Properties and High-Resolution Topography of Subglacial Bedforms Beneath a West Antarctic Ice Stream

Subglacial bedforms such as mega-scale glacial lineations and drumlins are commonly thought to form during active ice flow. They are often present in deglaciated areas with various elongation ratios, consisting of different materials , information which led to the development of different formation theories. However, these exposed examples were formed not only by subglacial processes during glaciation but also altered by processes during and after deglaciation. Here, we analyse in-situ properties and topography beneath Rutford Ice Steam, a fast flowing ice stream in West Antarctica to evaluate current theoretical models of bedform formation. We present a combination of seismic and radar data, including high-resolution 3D radar topography covering the upstream end of a bedform. Data acquisition and processing of the high-resolution 3D radar dataset result in a horizontal resolution of 24 m along- and across-track and a vertical resolution of 12 m. Using seismic acoustic impedance and calibrated radar reflectivity subglacial properties of the bedforms as well as the surrounding area are identified.
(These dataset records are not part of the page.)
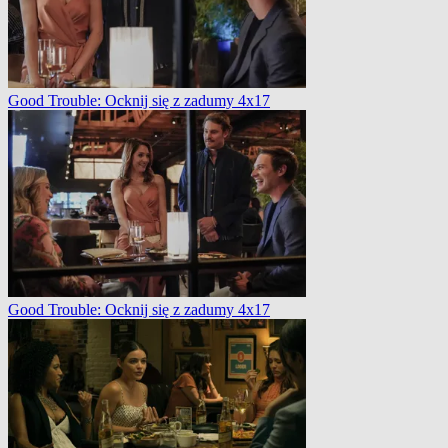
Good Trouble: Ocknij się z zadumy 4x17
Good Trouble: Ocknij się z zadumy 4x17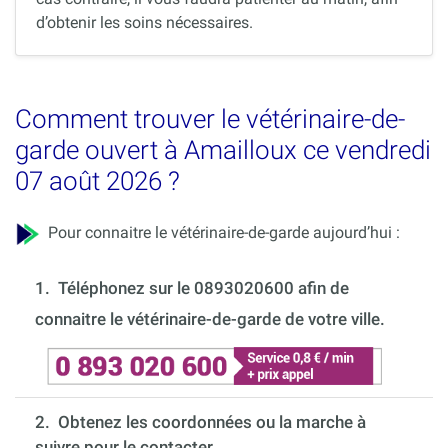
d’obtenir les soins nécessaires.
Comment trouver le vétérinaire-de-
garde ouvert à Amailloux ce vendredi
07 août 2026 ?
Pour connaitre le vétérinaire-de-garde aujourd’hui :
1.
Téléphonez sur le 0893020600 afin de
connaitre le vétérinaire-de-garde de votre ville.
2. Obtenez les coordonnées ou la marche à
suivre pour le contacter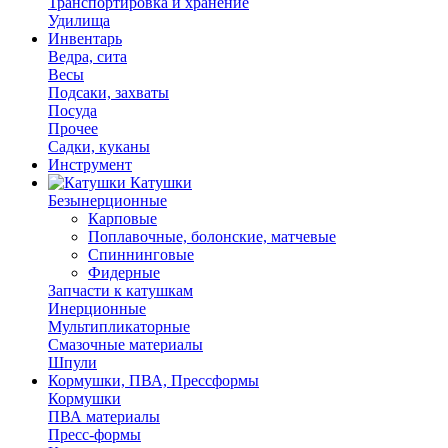
Транспортировка и хранение
Удилища
Инвентарь
Ведра, сита
Весы
Подсаки, захваты
Посуда
Прочее
Садки, куканы
Инструмент
Катушки
Безынерционные
Карповые
Поплавочные, болонские, матчевые
Спиннинговые
Фидерные
Запчасти к катушкам
Инерционные
Мультипликаторные
Смазочные материалы
Шпули
Кормушки, ПВА, Прессформы
Кормушки
ПВА материалы
Пресс-формы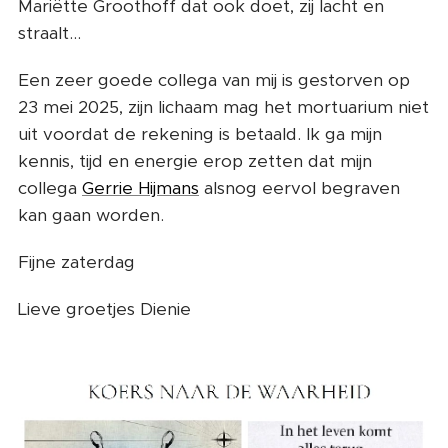
Mariëtte Groothoff dat ook doet, zij lacht en
straalt...
Een zeer goede collega van mij is gestorven op
23 mei 2025, zijn lichaam mag het mortuarium niet
uit voordat de rekening is betaald. Ik ga mijn
kennis, tijd en energie erop zetten dat mijn
collega
Gerrie Hijmans
alsnog eervol begraven
kan gaan worden.
Fijne zaterdag
💜
Lieve groetjes Dienie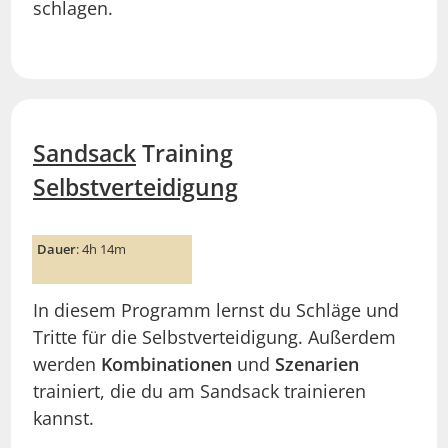
schlagen.
Sandsack
Training
Selbstverteidigung
Dauer
: 4h 14m
In diesem Programm lernst du Schläge und
Tritte für die Selbstverteidigung. Außerdem
werden
Kombinationen
und
Szenarien
trainiert, die du am Sandsack trainieren
kannst.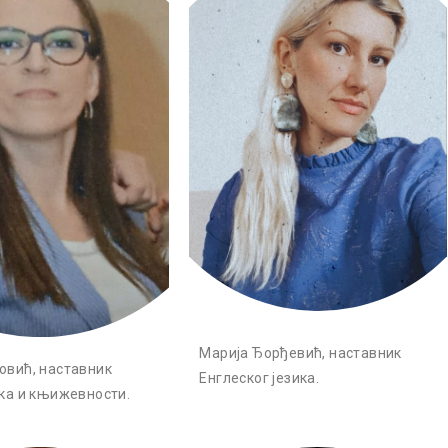
Марија Ђорђевић, наставник
овић, наставник
Енглеског језика.
ика и књижевности.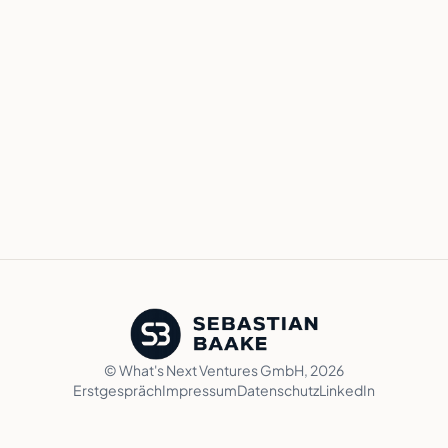
© What's Next Ventures GmbH,
2026
Erstgespräch
Impressum
Datenschutz
LinkedIn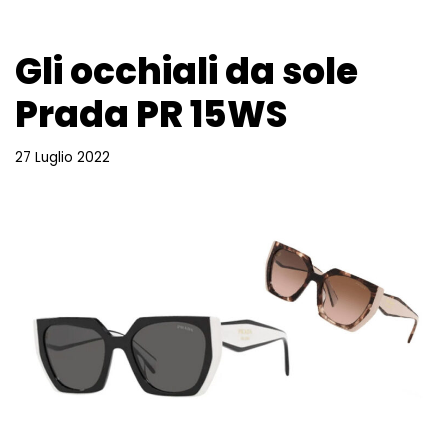
Gli occhiali da sole
Prada PR 15WS
27 Luglio 2022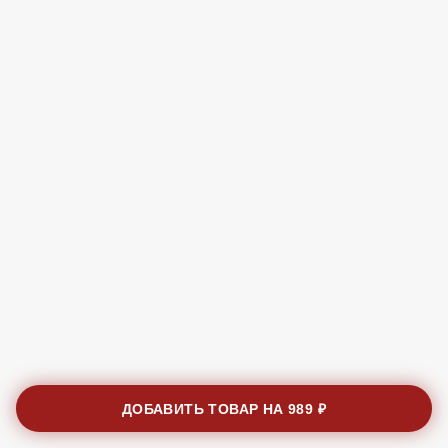
ДОБАВИТЬ ТОВАР НА
989 ₽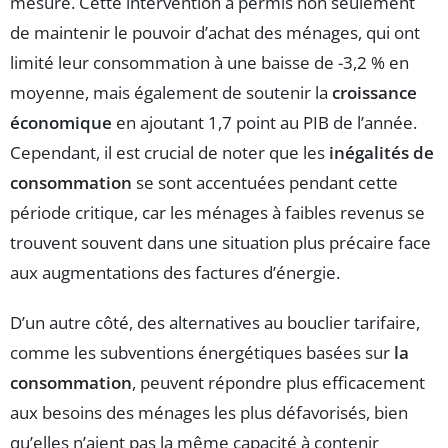
mesure. Cette intervention a permis non seulement
de maintenir le pouvoir d’achat des ménages, qui ont
limité leur consommation à une baisse de -3,2 % en
moyenne, mais également de soutenir la
croissance
économique
en ajoutant 1,7 point au PIB de l’année.
Cependant, il est crucial de noter que les
inégalités de
consommation
se sont accentuées pendant cette
période critique, car les ménages à faibles revenus se
trouvent souvent dans une situation plus précaire face
aux augmentations des factures d’énergie.
D’un autre côté, des alternatives au bouclier tarifaire,
comme les subventions énergétiques basées sur
la
consommation
, peuvent répondre plus efficacement
aux besoins des ménages les plus défavorisés, bien
qu’elles n’aient pas la même capacité à contenir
A depression around the upstream end of a 360 m wide, 50 m high and more than 13 km long bedform was observed for the first time analysing the high-resolution 3D radar topography.  The depression consists of a deepening up to 45 m deep and 360 m wide and is seen to extend around 10.5 km downstream. Radar reflectivity reveals that the material the depression is excavated into at least partly consists of low porosity material. Radar reflectivity and seismic acoustic impedance  along the bedform imply a stiffer upstream end which softens along flow. The subglacial topography and properties give evidence that the bedform and the depression are formed by a combination of  erosional and depositional processes. Both processes are likely interlinked, as implied by the comparable volume of the moat and the bedform at the upstream end of the bedform. Based on these observations we support or reject common bedform formation theories beneath Rutford Ice Stream.